Supplied records.
=== Begin Enclosure ===
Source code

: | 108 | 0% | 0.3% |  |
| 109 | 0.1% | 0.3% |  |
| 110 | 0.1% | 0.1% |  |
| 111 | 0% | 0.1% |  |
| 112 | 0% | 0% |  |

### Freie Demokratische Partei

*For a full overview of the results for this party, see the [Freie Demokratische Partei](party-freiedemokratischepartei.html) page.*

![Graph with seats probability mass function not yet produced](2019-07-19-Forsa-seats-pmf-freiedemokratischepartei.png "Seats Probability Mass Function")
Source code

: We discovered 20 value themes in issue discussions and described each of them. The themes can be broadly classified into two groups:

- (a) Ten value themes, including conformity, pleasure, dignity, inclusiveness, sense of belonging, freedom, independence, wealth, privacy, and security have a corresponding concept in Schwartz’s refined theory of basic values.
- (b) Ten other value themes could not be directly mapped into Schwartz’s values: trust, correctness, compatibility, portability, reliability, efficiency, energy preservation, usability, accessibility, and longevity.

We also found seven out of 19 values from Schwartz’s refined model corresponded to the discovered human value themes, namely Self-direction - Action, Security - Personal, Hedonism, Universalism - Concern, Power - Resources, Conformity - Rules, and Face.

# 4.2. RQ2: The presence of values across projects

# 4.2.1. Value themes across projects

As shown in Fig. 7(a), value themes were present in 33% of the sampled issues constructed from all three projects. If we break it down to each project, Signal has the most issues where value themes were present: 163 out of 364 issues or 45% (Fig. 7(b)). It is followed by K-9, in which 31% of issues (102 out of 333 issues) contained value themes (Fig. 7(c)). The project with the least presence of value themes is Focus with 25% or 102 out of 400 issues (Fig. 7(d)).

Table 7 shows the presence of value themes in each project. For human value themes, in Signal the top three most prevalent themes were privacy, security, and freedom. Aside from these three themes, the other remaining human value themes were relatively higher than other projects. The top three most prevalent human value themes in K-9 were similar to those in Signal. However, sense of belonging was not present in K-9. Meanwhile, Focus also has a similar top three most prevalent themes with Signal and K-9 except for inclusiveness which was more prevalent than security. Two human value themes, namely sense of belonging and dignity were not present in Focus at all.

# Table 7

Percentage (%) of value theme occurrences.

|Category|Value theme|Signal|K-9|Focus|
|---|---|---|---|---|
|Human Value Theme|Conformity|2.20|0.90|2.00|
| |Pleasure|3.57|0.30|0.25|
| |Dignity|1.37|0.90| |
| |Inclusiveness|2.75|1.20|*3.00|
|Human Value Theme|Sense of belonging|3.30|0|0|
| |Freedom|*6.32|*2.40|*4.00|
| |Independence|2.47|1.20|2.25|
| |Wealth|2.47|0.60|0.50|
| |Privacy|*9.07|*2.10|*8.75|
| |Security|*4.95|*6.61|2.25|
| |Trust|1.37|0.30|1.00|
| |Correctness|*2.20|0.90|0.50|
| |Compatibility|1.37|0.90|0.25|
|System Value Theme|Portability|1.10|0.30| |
=== End Enclosure ===
Exercise description. Update the records above by replacing every occurrence of "Signal" with "Session", leaving all other text unchanged.

Exercise result.
Source code

: | 108 | 0% | 0.3% |  |
| 109 | 0.1% | 0.3% |  |
| 110 | 0.1% | 0.1% |  |
| 111 | 0% | 0.1% |  |
| 112 | 0% | 0% |  |

### Freie Demokratische Partei

*For a full overview of the results for this party, see the [Freie Demokratische Partei](party-freiedemokratischepartei.html) page.*

![Graph with seats probability mass function not yet produced](2019-07-19-Forsa-seats-pmf-freiedemokratischepartei.png "Seats Probability Mass Function")
Source code

: We discovered 20 value themes in issue discussions and described each of them. The themes can be broadly classified into two groups:

- (a) Ten value themes, including conformity, pleasure, dignity, inclusiveness, sense of belonging, freedom, independence, wealth, privacy, and security have a corresponding concept in Schwartz’s refined theory of basic values.
- (b) Ten other value themes could not be directly mapped into Schwartz’s values: trust, correctness, compatibility, portability, reliability, efficiency, energy preservation, usability, accessibility, and longevity.

We also found seven out of 19 values from Schwartz’s refined model corresponded to the discovered human value themes, namely Self-direction - Action, Security - Personal, Hedonism, Universalism - Concern, Power - Resources, Conformity - Rules, and Face.

# 4.2. RQ2: The presence of values across projects

# 4.2.1. Value themes across projects

As shown in Fig. 7(a), value themes were present in 33% of the sampled issues constructed from all three projects. If we break it down to each project, Session has the most issues where value themes were present: 163 out of 364 issues or 45% (Fig. 7(b)). It is followed by K-9, in which 31% of issues (102 out of 333 issues) contained value themes (Fig. 7(c)). The project with the least presence of value themes is Focus with 25% or 102 out of 400 issues (Fig. 7(d)).

Table 7 shows the presence of value themes in each project. For human value themes, in Session the top three most prevalent themes were privacy, security, and freedom. Aside from these three themes, the other remaining human value themes were relatively higher than other projects. The top three most prevalent human value themes in K-9 were similar to those in Session. However, sense of belonging was not present in K-9. Meanwhile, Focus also has a similar top three most prevalent themes with Session and K-9 except for inclusiveness which was more prevalent than security. Two human value themes, namely sense of belonging and dignity were not present in Focus at all.

# Table 7

Percentage (%) of value theme occurrences.

|Category|Value theme|Session|K-9|Focus|
|---|---|---|---|---|
|Human Value Theme|Conformity|2.20|0.90|2.00|
| |Pleasure|3.57|0.30|0.25|
| |Dignity|1.37|0.90| |
| |Inclusiveness|2.75|1.20|*3.00|
|Human Value Theme|Sense of belonging|3.30|0|0|
| |Freedom|*6.32|*2.40|*4.00|
| |Independence|2.47|1.20|2.25|
| |Wealth|2.47|0.60|0.50|
| |Privacy|*9.07|*2.10|*8.75|
| |Security|*4.95|*6.61|2.25|
| |Trust|1.37|0.30|1.00|
| |Correctness|*2.20|0.90|0.50|
| |Compatibility|1.37|0.90|0.25|
|System Value Theme|Portability|1.10|0.30| |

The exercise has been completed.